Professional standards still say unnamed sourcing needs careful handling, editor approval, and a real reason stronger than convenience. Named sourcing remains stronger than unnamed sourcing, and off-the-record information carries different rules from anonymous sourcing.

A younger version of me learned that lesson because one editor cared more about getting the story right than sounding like she knew something the audience didn't. That used to count as discipline; now it feels almost quaint, like cursive handwriting, ashtrays in airplanes, and TV anchors who didn't appear to be auditioning for a cabinet position.

Another memory comes from the long fight over the Hwy. U.S. 53 bypass around Eau Claire. The debate had three options: build over the existing road, cut an inner bypass between Eau Claire and Altoona, or build an outer route east of Altoona.

Before heading out to cover a public listening session, I blurted out that the outer bypass made the most sense. It was cheaper, cleaner, and more durable over the long haul. One anchor snapped back, with the kind of newsroom sarcasm that could curdle cream, “Make sure you include that in your story.”

Point taken; the opinion belonged in my head, not in the copy.

Wisconsin eventually built the inner bypass version that became part of the broader U.S. 53 freeway alignment between Eau Claire and Altoona. And within a few years, freeway traffic on the bypass outgrew the predictions, and I've heard rumblings the state is contemplating building an outer bypass.

The old debate offered a useful lesson about power, predictions, and civic chess: the people who win the argument don't always win the aftermath. Occasionally, the trophy arrives with a maintenance bill attached.

My final lesson led to my decision to leave the profession of journalism.

On Jan. 17, 1991, Operation Desert Storm began its air campaign to free Kuwait from Iraq's invasion.

My news editor and I were making plans on how to cover the war's beginning from a local perspective. My editor assigned me to something that I couldn't accept: he wanted me to find out if there were any people in the Eau Claire area who had family in Iraq, right in the middle of the fire. He wanted me to visit them at their home and ask them for their feelings and reactions.

Even before he finished his sentence, I told him no, I wasn't going to do it. He asked why, and I told him the truth. Those families don't need any further stress added by having a stranger in their home asking stupid questions, and on a human level, I felt it was wrong.

My editor then tried pulling the boss card, saying he could make me go. That was the wrong thing to say to me; I replied that he could try, but it wasn't going to happen.

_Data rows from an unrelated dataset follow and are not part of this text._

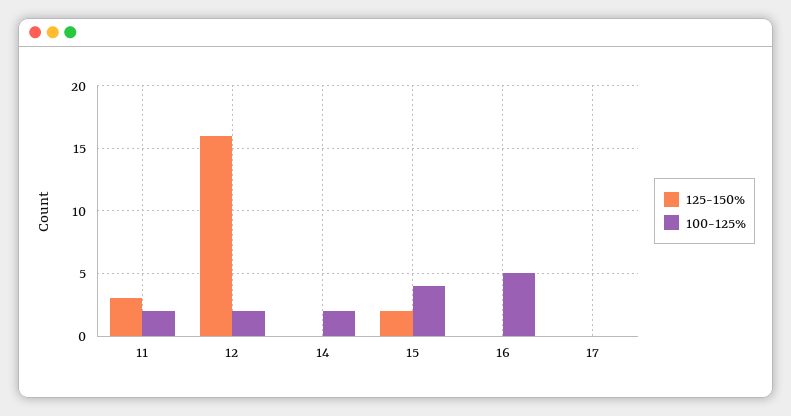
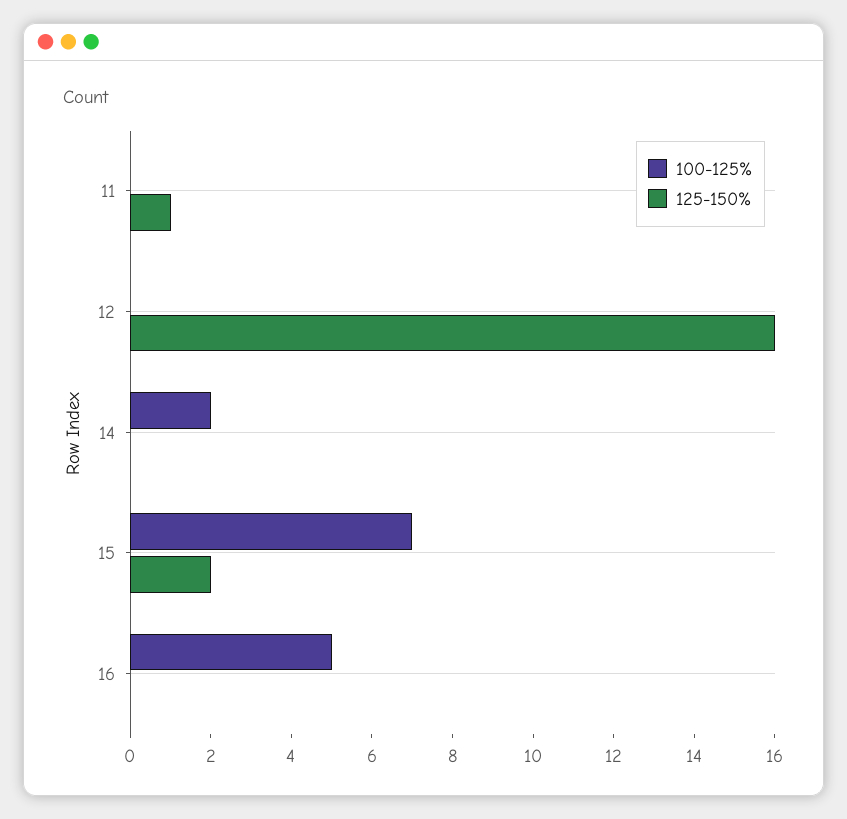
  {
    "125-150%": {
-     "11": 3,
+     "11": 1,
      "12": 16,
      "14": 0,
      "15": 2,
-     "16": 0,
+     "16": 0
-     "17": 0
    },
    "100-125%": {
-     "11": 2,
+     "11": 0,
-     "12": 2,
+     "12": 0,
      "14": 2,
-     "15": 4,
+     "15": 7,
-     "16": 5,
+     "16": 5
-     "17": 0
    }
  }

To his credit, we worked out a compromise where I simply visited several taverns and stores asking those questions.

That final lesson hit me hard. For me to become a successful journalist, I would have had to cross ethical and moral lines I wasn't comfortable with, something I still won't cross.

Journalism and I were never destined for a long marriage. The pay helped settle the matter; a general assignment reporter's starting salary in 1991 hovered around $11,000, which even in those days felt less like a career path and more like a dare. 

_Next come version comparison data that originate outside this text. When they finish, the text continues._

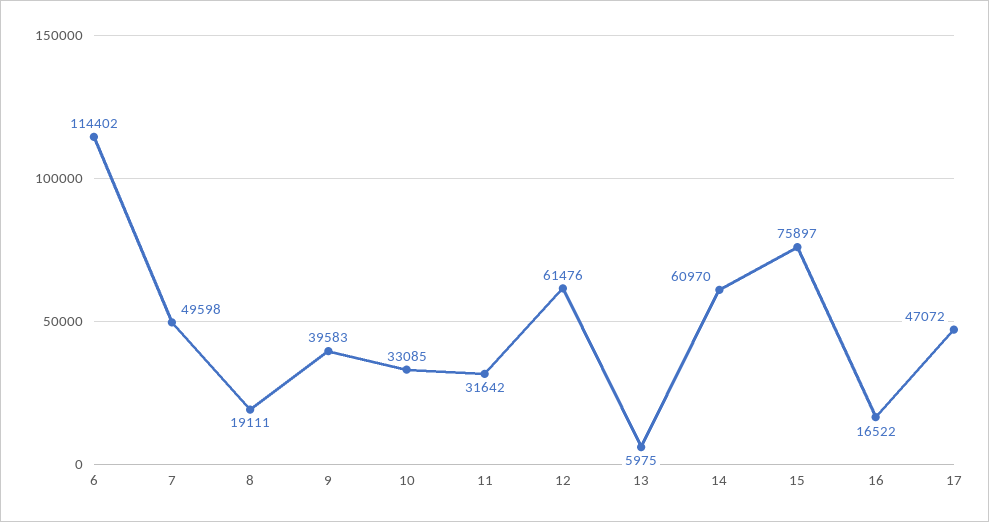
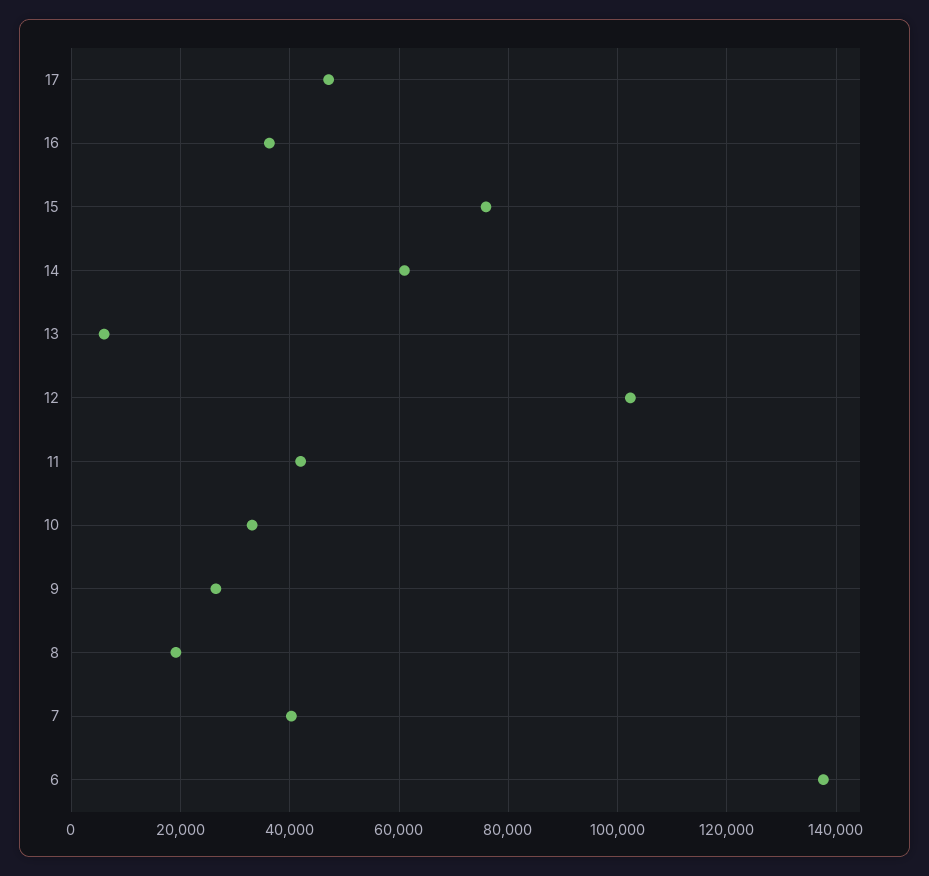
  {
-   "6": 114402,
+   "6": 138000,
-   "7": 49598,
+   "7": 40000,
    "8": 19111,
-   "9": 39583,
+   "9": 26000,
    "10": 33085,
-   "11": 31642,
+   "11": 42000,
-   "12": 61476,
+   "12": 102000,
    "13": 5975,
    "14": 60970,
    "15": 75897,
-   "16": 16522,
+   "16": 36000,
    "17": 47072
  }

The other problem involved my face, which has always belonged on radio. Yet those years gave me something useful: a lasting respect for restraint, sourcing, humility, and the distance between what happened and what gets reported.

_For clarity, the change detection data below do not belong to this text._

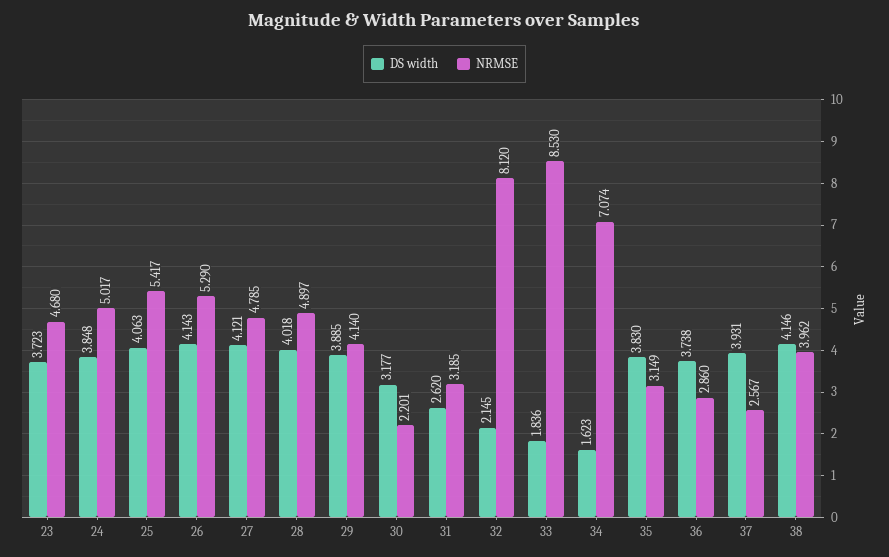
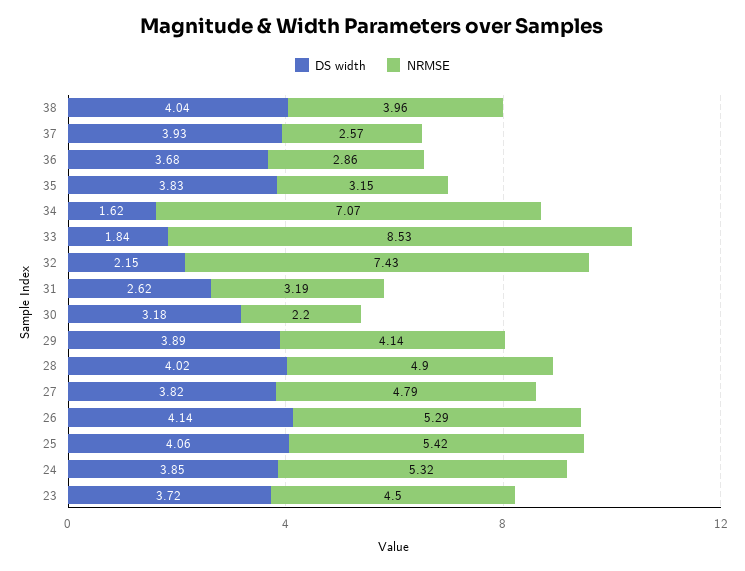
  {
    "DS width": {
      "23": 3.723,
      "24": 3.848,
      "25": 4.063,
      "26": 4.143,
-     "27": 4.121,
+     "27": 3.82,
      "28": 4.018,
      "29": 3.885,
      "30": 3.177,
      "31": 2.62,
      "32": 2.145,
      "33": 1.836,
      "34": 1.623,
      "35": 3.83,
-     "36": 3.738,
+     "36": 3.68,
      "37": 3.931,
-     "38": 4.146
+     "38": 4.04
    },
    "NRMSE": {
-     "23": 4.68,
+     "23": 4.5,
-     "24": 5.017,
+     "24": 5.32,
      "25": 5.417,
      "26": 5.29,
      "27": 4.785,
      "28": 4.897,
      "29": 4.14,
      "30": 2.201,
      "31": 3.185,
-     "32": 8.12,
+     "32": 7.43,
      "33": 8.53,
      "34": 7.074,
      "35": 3.149,
      "36": 2.86,
      "37": 2.567,
      "38": 3.962
    }
  }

I don't miss the meetings, the scanner noise, or the paycheck that arrived looking embarrassed. I do miss the challenges from my editors who asked whether the information was on the record and expected the answer to mean something. I miss the anchor who reminded a young reporter to keep his opinion out of the story.

Moreover, I miss the old understanding that reporting required limits because limits kept the work honest. A man with a shotgun taught me one lesson; a bypass fight taught me another; and a line drawn by an editor finished me off.

Somehow, all three still explain more about journalism than most graduate seminars ever will.